The district and its supporters have been actively contacting legislators, encouraging community letter writing campaigns, and testifying for fair school funding during legislative hearings. The budget cycle is two years long and the most recent two-year biennial budget began on July 1, 2019. While the house and senate have responded favorably to the concept of a “fair funding” minimum to be what private schools receive, it has been vetoed from the budget by two governors, once in 2017 and again in 2019.
Given that the state considers Olentangy a wealthy school district, it is highly unlikely that failing a levy will encourage the state to give more money to the district. School districts with far less wealth have failed multiple levies and the state has not stepped in. In many cases, the consequences have negatively impact the school district and community.
In order to have the money to build schools, bonds must be sold. In order to sell the bonds, voters must approve the sale. The bonds will be paid off with future tax revenue, meaning your current tax rate on bonds will not increase.
The Olentangy Local School District is made up of 4 cities (Powell, Westerville, Delaware and Columbus) and 7 townships (Genoa, Berlin, Berkshire, Orange, Liberty, Concord and Delaware).
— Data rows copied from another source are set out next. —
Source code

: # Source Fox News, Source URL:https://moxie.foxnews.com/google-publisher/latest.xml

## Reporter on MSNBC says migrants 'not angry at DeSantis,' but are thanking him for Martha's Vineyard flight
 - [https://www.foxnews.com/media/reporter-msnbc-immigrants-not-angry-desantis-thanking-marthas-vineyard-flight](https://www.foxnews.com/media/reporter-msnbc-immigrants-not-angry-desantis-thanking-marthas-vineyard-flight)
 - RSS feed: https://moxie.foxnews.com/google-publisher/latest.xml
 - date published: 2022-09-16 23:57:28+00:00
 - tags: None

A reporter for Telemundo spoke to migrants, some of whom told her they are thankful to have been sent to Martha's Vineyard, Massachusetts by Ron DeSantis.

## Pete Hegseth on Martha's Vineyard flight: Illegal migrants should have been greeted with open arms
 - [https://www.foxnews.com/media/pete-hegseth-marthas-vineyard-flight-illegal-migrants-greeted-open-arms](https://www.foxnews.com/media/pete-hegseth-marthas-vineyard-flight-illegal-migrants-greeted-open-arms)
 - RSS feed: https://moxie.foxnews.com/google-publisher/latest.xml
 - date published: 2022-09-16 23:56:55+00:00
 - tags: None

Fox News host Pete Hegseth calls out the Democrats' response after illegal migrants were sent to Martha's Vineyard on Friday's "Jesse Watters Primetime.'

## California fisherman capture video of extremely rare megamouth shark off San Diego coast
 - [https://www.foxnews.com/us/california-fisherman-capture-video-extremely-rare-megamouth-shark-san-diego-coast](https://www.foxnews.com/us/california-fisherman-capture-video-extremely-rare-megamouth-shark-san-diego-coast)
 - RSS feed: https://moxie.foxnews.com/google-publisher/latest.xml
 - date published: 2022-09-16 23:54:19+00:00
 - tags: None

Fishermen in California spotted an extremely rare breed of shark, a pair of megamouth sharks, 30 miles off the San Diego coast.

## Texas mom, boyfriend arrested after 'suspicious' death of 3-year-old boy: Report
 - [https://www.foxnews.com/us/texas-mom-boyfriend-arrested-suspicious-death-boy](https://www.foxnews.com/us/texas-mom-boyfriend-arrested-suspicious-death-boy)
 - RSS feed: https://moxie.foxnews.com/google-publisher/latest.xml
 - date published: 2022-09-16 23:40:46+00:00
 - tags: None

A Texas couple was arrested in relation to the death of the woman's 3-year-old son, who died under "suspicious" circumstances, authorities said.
Each of those municipalities controls the zoning in their respective areas. School districts do not have a say in zoning matters.
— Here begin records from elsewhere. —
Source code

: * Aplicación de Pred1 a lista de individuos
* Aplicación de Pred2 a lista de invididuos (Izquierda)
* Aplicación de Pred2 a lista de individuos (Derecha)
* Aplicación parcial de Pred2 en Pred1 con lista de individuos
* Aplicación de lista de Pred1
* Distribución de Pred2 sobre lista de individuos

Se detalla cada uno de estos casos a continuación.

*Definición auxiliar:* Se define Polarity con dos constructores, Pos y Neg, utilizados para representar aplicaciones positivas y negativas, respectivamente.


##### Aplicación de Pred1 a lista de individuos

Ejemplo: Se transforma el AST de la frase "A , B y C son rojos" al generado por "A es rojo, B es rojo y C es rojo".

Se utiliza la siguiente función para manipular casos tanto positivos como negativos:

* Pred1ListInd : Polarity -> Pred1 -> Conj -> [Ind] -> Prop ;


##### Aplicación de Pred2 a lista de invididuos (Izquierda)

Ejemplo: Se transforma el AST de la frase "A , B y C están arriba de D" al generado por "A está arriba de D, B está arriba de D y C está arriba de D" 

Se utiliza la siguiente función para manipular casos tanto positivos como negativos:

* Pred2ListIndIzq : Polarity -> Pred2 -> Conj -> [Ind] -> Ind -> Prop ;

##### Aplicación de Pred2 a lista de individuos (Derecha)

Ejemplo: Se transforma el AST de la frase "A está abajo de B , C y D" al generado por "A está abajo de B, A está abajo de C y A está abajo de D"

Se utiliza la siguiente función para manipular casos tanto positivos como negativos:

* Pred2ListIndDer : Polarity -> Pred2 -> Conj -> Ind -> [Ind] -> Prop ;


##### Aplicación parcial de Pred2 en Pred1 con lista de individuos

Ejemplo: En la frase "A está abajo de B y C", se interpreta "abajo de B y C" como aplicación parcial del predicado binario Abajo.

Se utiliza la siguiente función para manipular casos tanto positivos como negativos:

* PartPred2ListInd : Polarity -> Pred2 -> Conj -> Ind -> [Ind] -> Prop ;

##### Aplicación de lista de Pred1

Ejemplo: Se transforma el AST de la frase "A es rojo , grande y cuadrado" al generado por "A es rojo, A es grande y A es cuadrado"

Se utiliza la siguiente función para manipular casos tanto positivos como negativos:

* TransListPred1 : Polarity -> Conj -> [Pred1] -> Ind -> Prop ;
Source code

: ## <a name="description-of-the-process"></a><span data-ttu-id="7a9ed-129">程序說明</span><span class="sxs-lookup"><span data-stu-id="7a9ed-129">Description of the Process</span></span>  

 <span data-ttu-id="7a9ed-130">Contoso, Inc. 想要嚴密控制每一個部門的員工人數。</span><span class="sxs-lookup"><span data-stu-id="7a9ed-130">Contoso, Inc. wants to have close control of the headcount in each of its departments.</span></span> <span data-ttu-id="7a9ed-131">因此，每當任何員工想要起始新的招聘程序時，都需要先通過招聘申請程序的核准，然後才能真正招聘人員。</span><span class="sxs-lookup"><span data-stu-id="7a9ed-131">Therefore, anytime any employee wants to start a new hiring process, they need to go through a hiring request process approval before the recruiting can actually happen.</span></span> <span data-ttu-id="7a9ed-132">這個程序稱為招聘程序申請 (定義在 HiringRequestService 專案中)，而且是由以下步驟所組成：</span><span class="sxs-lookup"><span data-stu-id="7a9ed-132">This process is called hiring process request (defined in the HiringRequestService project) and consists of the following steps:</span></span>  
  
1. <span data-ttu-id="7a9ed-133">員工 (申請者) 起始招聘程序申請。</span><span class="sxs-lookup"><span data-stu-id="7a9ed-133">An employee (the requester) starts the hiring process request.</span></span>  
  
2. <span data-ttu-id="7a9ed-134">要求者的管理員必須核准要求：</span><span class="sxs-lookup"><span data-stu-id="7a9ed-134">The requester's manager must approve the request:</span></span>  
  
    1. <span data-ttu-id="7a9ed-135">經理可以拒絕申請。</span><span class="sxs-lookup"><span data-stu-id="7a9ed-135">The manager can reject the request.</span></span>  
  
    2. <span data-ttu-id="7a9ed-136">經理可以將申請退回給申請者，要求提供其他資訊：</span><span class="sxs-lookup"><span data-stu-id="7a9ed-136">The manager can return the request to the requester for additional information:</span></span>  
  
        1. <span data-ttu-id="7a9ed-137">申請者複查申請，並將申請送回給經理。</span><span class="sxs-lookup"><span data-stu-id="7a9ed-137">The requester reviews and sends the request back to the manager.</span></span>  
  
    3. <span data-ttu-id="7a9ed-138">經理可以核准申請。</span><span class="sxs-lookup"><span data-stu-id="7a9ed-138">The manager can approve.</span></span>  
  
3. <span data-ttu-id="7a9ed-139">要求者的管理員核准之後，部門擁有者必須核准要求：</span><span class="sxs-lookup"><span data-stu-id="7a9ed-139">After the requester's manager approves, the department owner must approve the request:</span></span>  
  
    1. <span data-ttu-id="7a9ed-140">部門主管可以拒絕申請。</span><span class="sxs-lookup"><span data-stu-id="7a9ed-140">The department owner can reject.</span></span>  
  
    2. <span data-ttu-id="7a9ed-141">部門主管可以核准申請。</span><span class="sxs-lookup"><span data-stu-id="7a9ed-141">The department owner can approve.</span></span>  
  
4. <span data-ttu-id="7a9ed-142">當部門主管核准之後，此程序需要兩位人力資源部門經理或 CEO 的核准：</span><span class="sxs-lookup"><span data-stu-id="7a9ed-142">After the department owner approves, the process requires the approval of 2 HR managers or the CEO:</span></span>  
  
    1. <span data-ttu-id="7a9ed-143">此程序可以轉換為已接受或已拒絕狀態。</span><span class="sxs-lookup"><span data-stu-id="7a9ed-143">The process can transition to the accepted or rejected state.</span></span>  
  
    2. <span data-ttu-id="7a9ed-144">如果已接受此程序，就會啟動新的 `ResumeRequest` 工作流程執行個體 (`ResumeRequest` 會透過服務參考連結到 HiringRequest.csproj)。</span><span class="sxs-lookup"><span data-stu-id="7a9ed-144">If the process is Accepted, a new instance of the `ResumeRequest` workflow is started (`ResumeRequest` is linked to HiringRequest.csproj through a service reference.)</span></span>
School districts and townships cannot impose builder or “impact” fees as it is against the law. However, the property to build Oak Creek, Olentangy Meadows, Johnnycake Corners, Tyler Run, Liberty Tree, Glen Oak Elementary schools and Hyatts Middle School were all built on land donated by builders.
Enrollment growth does not cover the cost of a new school, and in most cases it doesn’t even cover the cost to educate the additional students. Enrollment growth comes from two sources – new home construction and existing homes. New homes built in our district provide some additional revenue. However, they also add children to educate. It cost the district $11,007 to educate each student last year; however, the median home in Olentangy provides about $6,071 of school revenue. Overall, new single family homes actually cost the district far more than the revenue they generate.
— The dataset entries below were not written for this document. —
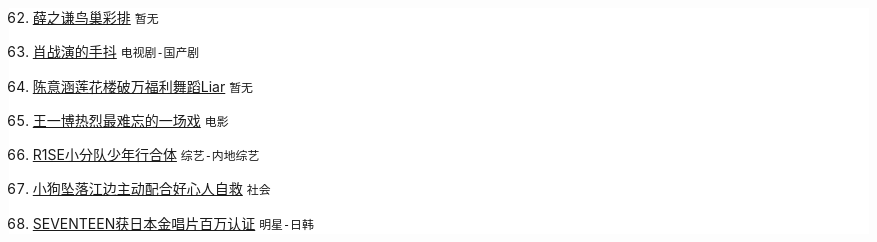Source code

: 62. [薛之谦鸟巢彩排](https://m.weibo.cn/search?containerid=100103type%3D1%26t%3D10%26q%3D%E8%96%9B%E4%B9%8B%E8%B0%A6%E9%B8%9F%E5%B7%A2%E5%BD%A9%E6%8E%92&stream_entry_id=31&isnewpage=1&extparam=seat%3D1%26filter_type%3Drealtimehot%26cate%3D5001%26pos%3D34%26stream_entry_id%3D31%26lcate%3D5001%26band_rank%3D34%26q%3D%25E8%2596%259B%25E4%25B9%258B%25E8%25B0%25A6%25E9%25B8%259F%25E5%25B7%25A2%25E5%25BD%25A9%25E6%258E%2592%26realpos%3D34%26dgr%3D0%26flag%3D1%26c_type%3D31%26display_time%3D1691674091%26pre_seqid%3D1691674091382018432158&luicode=10000011&lfid=106003type%3D25%26t%3D3%26disable_hot%3D1%26filter_type%3Drealtimehot) `暂无` 

63. [肖战演的手抖](https://m.weibo.cn/search?containerid=100103type%3D1%26t%3D10%26q%3D%23%E8%82%96%E6%88%98%E6%BC%94%E7%9A%84%E6%89%8B%E6%8A%96%23&stream_entry_id=31&isnewpage=1&extparam=seat%3D1%26filter_type%3Drealtimehot%26cate%3D5001%26pos%3D39%26stream_entry_id%3D31%26lcate%3D5001%26band_rank%3D39%26q%3D%2523%25E8%2582%2596%25E6%2588%2598%25E6%25BC%2594%25E7%259A%2584%25E6%2589%258B%25E6%258A%2596%2523%26realpos%3D39%26dgr%3D0%26flag%3D0%26c_type%3D31%26display_time%3D1691674091%26pre_seqid%3D1691674091382018432158&luicode=10000011&lfid=106003type%3D25%26t%3D3%26disable_hot%3D1%26filter_type%3Drealtimehot) `电视剧-国产剧` 

64. [陈意涵莲花楼破万福利舞蹈Liar](https://m.weibo.cn/search?containerid=100103type%3D1%26t%3D10%26q%3D%E9%99%88%E6%84%8F%E6%B6%B5%E8%8E%B2%E8%8A%B1%E6%A5%BC%E7%A0%B4%E4%B8%87%E7%A6%8F%E5%88%A9%E8%88%9E%E8%B9%88Liar&stream_entry_id=31&isnewpage=1&extparam=seat%3D1%26filter_type%3Drealtimehot%26cate%3D5001%26pos%3D40%26stream_entry_id%3D31%26lcate%3D5001%26band_rank%3D40%26q%3D%25E9%2599%2588%25E6%2584%258F%25E6%25B6%25B5%25E8%258E%25B2%25E8%258A%25B1%25E6%25A5%25BC%25E7%25A0%25B4%25E4%25B8%2587%25E7%25A6%258F%25E5%2588%25A9%25E8%2588%259E%25E8%25B9%2588Liar%26realpos%3D40%26dgr%3D0%26flag%3D1%26c_type%3D31%26display_time%3D1691674091%26pre_seqid%3D1691674091382018432158&luicode=10000011&lfid=106003type%3D25%26t%3D3%26disable_hot%3D1%26filter_type%3Drealtimehot) `暂无` 

65. [王一博热烈最难忘的一场戏](https://m.weibo.cn/search?containerid=100103type%3D1%26t%3D10%26q%3D%23%E7%8E%8B%E4%B8%80%E5%8D%9A%E7%83%AD%E7%83%88%E6%9C%80%E9%9A%BE%E5%BF%98%E7%9A%84%E4%B8%80%E5%9C%BA%E6%88%8F%23&stream_entry_id=31&isnewpage=1&extparam=seat%3D1%26filter_type%3Drealtimehot%26cate%3D5001%26pos%3D41%26stream_entry_id%3D31%26lcate%3D5001%26band_rank%3D41%26q%3D%2523%25E7%258E%258B%25E4%25B8%2580%25E5%258D%259A%25E7%2583%25AD%25E7%2583%2588%25E6%259C%2580%25E9%259A%25BE%25E5%25BF%2598%25E7%259A%2584%25E4%25B8%2580%25E5%259C%25BA%25E6%2588%258F%2523%26realpos%3D41%26dgr%3D0%26flag%3D1%26c_type%3D31%26display_time%3D1691674091%26pre_seqid%3D1691674091382018432158&luicode=10000011&lfid=106003type%3D25%26t%3D3%26disable_hot%3D1%26filter_type%3Drealtimehot) `电影` 

66. [R1SE小分队少年行合体](https://m.weibo.cn/search?containerid=100103type%3D1%26t%3D10%26q%3D%23R1SE%E5%B0%8F%E5%88%86%E9%98%9F%E5%B0%91%E5%B9%B4%E8%A1%8C%E5%90%88%E4%BD%93%23&stream_entry_id=31&isnewpage=1&extparam=seat%3D1%26filter_type%3Drealtimehot%26cate%3D5001%26pos%3D42%26stream_entry_id%3D31%26lcate%3D5001%26band_rank%3D42%26q%3D%2523R1SE%25E5%25B0%258F%25E5%2588%2586%25E9%2598%259F%25E5%25B0%2591%25E5%25B9%25B4%25E8%25A1%258C%25E5%2590%2588%25E4%25BD%2593%2523%26realpos%3D42%26dgr%3D0%26flag%3D1%26c_type%3D31%26display_time%3D1691674091%26pre_seqid%3D1691674091382018432158&luicode=10000011&lfid=106003type%3D25%26t%3D3%26disable_hot%3D1%26filter_type%3Drealtimehot) `综艺-内地综艺` 

67. [小狗坠落江边主动配合好心人自救](https://m.weibo.cn/search?containerid=100103type%3D1%26t%3D10%26q%3D%23%E5%B0%8F%E7%8B%97%E5%9D%A0%E8%90%BD%E6%B1%9F%E8%BE%B9%E4%B8%BB%E5%8A%A8%E9%85%8D%E5%90%88%E5%A5%BD%E5%BF%83%E4%BA%BA%E8%87%AA%E6%95%91%23&stream_entry_id=31&isnewpage=1&extparam=seat%3D1%26filter_type%3Drealtimehot%26cate%3D5001%26pos%3D43%26stream_entry_id%3D31%26lcate%3D5001%26band_rank%3D43%26q%3D%2523%25E5%25B0%258F%25E7%258B%2597%25E5%259D%25A0%25E8%2590%25BD%25E6%25B1%259F%25E8%25BE%25B9%25E4%25B8%25BB%25E5%258A%25A8%25E9%2585%258D%25E5%2590%2588%25E5%25A5%25BD%25E5%25BF%2583%25E4%25BA%25BA%25E8%2587%25AA%25E6%2595%2591%2523%26realpos%3D43%26dgr%3D0%26flag%3D32768%26c_type%3D31%26display_time%3D1691674091%26pre_seqid%3D1691674091382018432158&luicode=10000011&lfid=106003type%3D25%26t%3D3%26disable_hot%3D1%26filter_type%3Drealtimehot) `社会` 

68. [SEVENTEEN获日本金唱片百万认证](https://m.weibo.cn/search?containerid=100103type%3D1%26t%3D10%26q%3D%23SEVENTEEN%E8%8E%B7%E6%97%A5%E6%9C%AC%E9%87%91%E5%94%B1%E7%89%87%E7%99%BE%E4%B8%87%E8%AE%A4%E8%AF%81%23&stream_entry_id=31&isnewpage=1&extparam=seat%3D1%26filter_type%3Drealtimehot%26cate%3D5001%26pos%3D44%26stream_entry_id%3D31%26lcate%3D5001%26band_rank%3D44%26q%3D%2523SEVENTEEN%25E8%258E%25B7%25E6%2597%25A5%25E6%259C%25AC%25E9%2587%2591%25E5%2594%25B1%25E7%2589%2587%25E7%2599%25BE%25E4%25B8%2587%25E8%25AE%25A4%25E8%25AF%2581%2523%26realpos%3D44%26dgr%3D0%26flag%3D0%26c_type%3D31%26display_time%3D1691674091%26pre_seqid%3D1691674091382018432158&luicode=10000011&lfid=106003type%3D25%26t%3D3%26disable_hot%3D1%26filter_type%3Drealtimehot) `明星-日韩`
While both Olentangy Liberty and Olentangy Orange have similar enrollment numbers as they did before our fourth high school opened, they are not any larger. If Olentangy Berlin had not opened, each school’s enrollment would be significantly higher. This year, Olentangy Berlin High School’s enrollment is over 1300 students, which helps to reduce the congestion in the other three high schools. By the 2020-21 school year, high school populations should begin to even out among all four high schools. Redistricting plans were implemented with a long-term strategy in mind. Future capacity and growth were considered to allow the current boundary lines to support enrollment in the long-term in each high school.
Yes, every residential homeowner within the Olentangy boundaries pays the same school tax rate. Other taxes, such as library, EMS, fire and police, vary among the townships and municipalities.
The Facilities Committee projects that without these additional school buildings, Olentangy would have on average 5 extra students in EVERY elementary school classroom and 6 extra students in EVERY middle school classroom within ten years.
It may surprise you that new construction DOES NOT cover the school operating costs associated with the many students that come with new housing developments. The OLSD Facilities Committee projects enrollment will increase by more than 5,200 students during the next 10 years. It costs the district $11,007 to educate each student, yet taxes from new housing construction do not come close to cover the costs of educating them!
When compared on a per-pupil basis, not only does Olentangy receive far less in state funding than the average public school district, it receives less than half of the $1,376 in per-pupil state funding that private schools receive.
Since the 2016 school issue, Olentangy has added more than 2,400 students to the district.